Last year, Mr Justice Nicklin allowed just 14 of the 446 claimants to continue their cases as the only ones who could show the ABS was opened by a third party. Even then, he cast doubt on whether they would lead to damages at trial, saying they first had to show the ABS was read.
Warby LJ said the judge was wrong to strike out the claims. “Each of the appellants has pleaded a reasonable basis for alleging that the respondent’s mistake involved infringement of the GDPR [General Data Protection Regulation].
“Proof that the data were disclosed is not an essential ingredient of an allegation of processing or infringement. The appeal on the infringement issue should therefore be allowed.”
As to whether the claimants had stated a basis for making a reasonable claim for compensation under the GDPR and Data Protection Act 2018, Warby LJ went on: “An allegation of ‘distress’ is not, as the respondent has submitted, an essential ingredient of a tenable claim.
“Nor can the claims be dismissed for failing to meet a threshold of seriousness. There is no such threshold in EU data protection law. We are not bound to hold that such a threshold exists in domestic data protection law. Nor is there any other good reason to do so.”
The court said the fact the claimants could not prove their ABS was opened and read “does not of itself show that the fears they entertained were not well-founded”. But they would have to prove a reasonable basis for fearing that it happened and that this would result in identity theft or one or the other consequences which they feared might follow.

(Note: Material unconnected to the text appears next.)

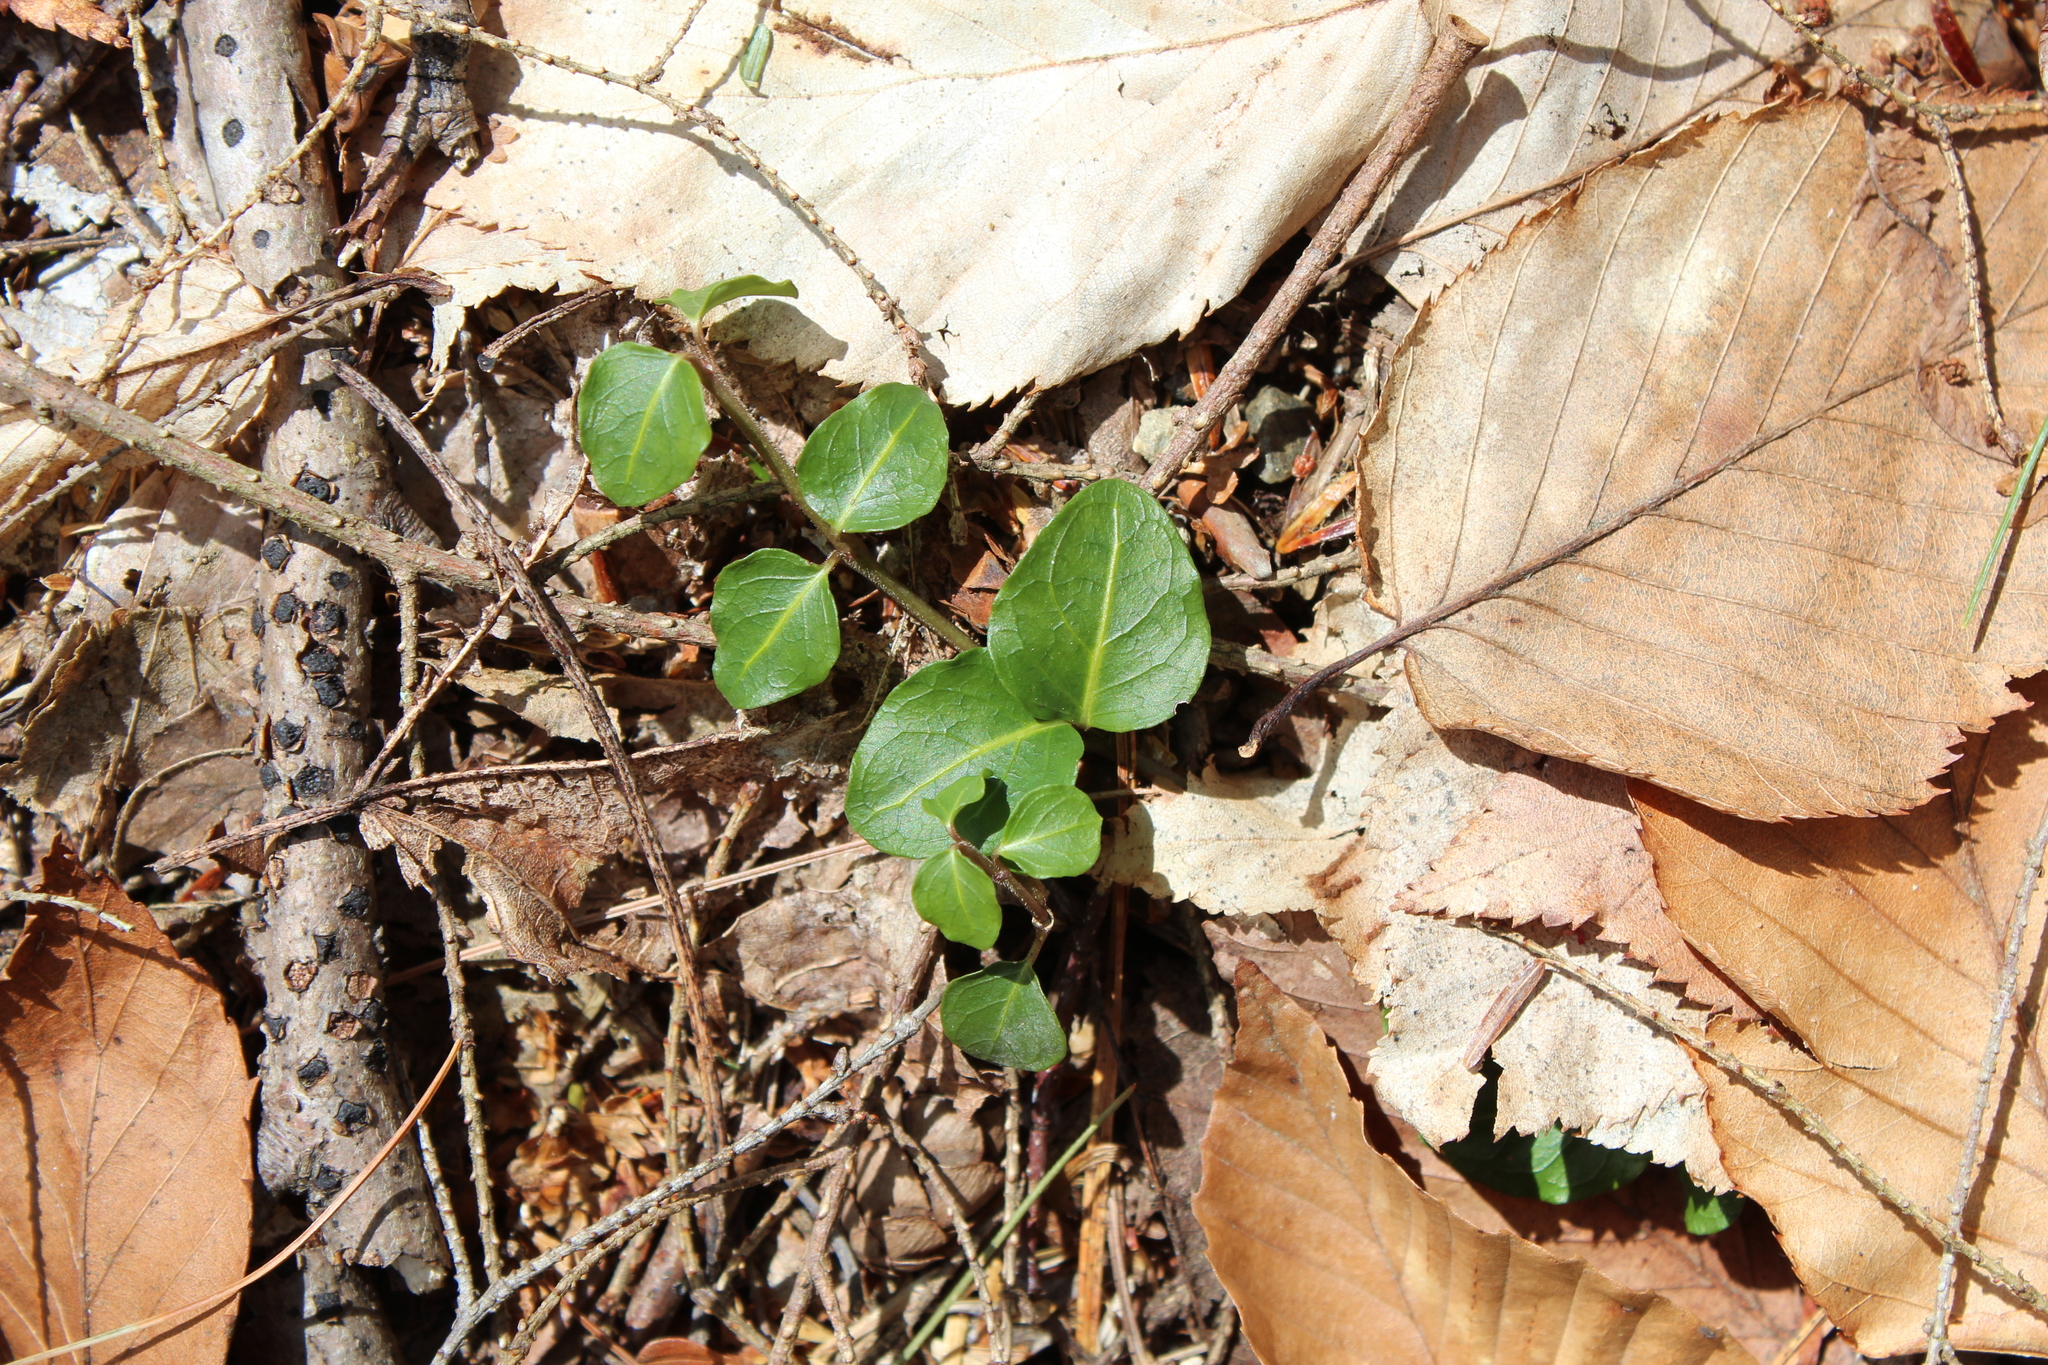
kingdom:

The question had to be answered case by case, and this “is not the appropriate court to carry out that exercise”, Warby LJ said. He remitted it to the High Court, “which may conduct the review itself or give directions for it to be carried out in the county court”.
He added that the Jameel jurisdiction did not provide a reason to bypass that process – under this, proceedings can be abusive if they are objectively pointless and wasteful, even though they raise an arguable cause of action.

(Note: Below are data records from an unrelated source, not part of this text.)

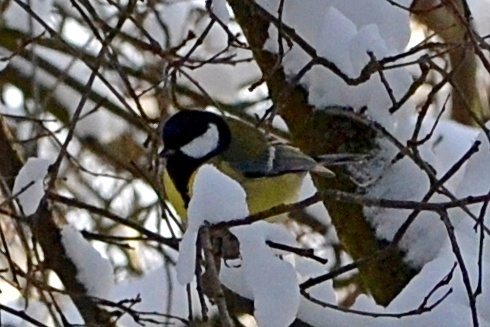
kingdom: Animalia
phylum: Chordata
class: Aves
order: Passeriformes
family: Paridae
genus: Parus
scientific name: Parus major
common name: Great tit
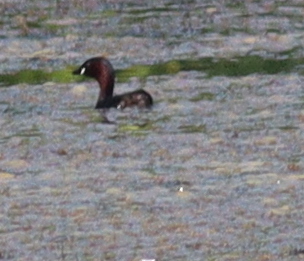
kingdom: Animalia
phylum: Chordata
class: Aves
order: Podicipediformes
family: Podicipedidae
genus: Tachybaptus
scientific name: Tachybaptus ruficollis
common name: Little grebe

“These claims as a class cannot be categorised as Jameel abuse although the question of whether any individual case is abusive will remain for consideration,” he said.
Even though the damages claim may in many of the cases be modest, this “cannot of itself be sufficient to justify dismissal of the claim”.
The defendant’s “real driver” here was the scale of the costs, Warby LJ said. Nicklin J said that the claimants’ pre-issue costs were around £1.2m, or just over £2,500 per claimant, with their estimated budget for a trial of lead cases £2.55m, and the defendant’s £2.7m.
The claimants’ solicitor, Kingsley Hayes, partner and head of data and privacy litigation at KP Law, said: “This is a major step forward for data breach victims. The Court of Appeal has confirmed that organisations cannot avoid responsibility simply because claimants cannot prove their data was read by a third party.
“The judgment makes clear that unlawful processing alone is enough to found a claim, and that people are entitled to compensation where their fears of misuse are supported on solid grounds.
“Importantly, the court has also rejected the idea that lower-value cases are trivial or abusive, confirming that all claims deserve to be heard and managed proportionately.
“This decision will have a positive impact not just for our clients, but for data breach claimants across the jurisdiction.”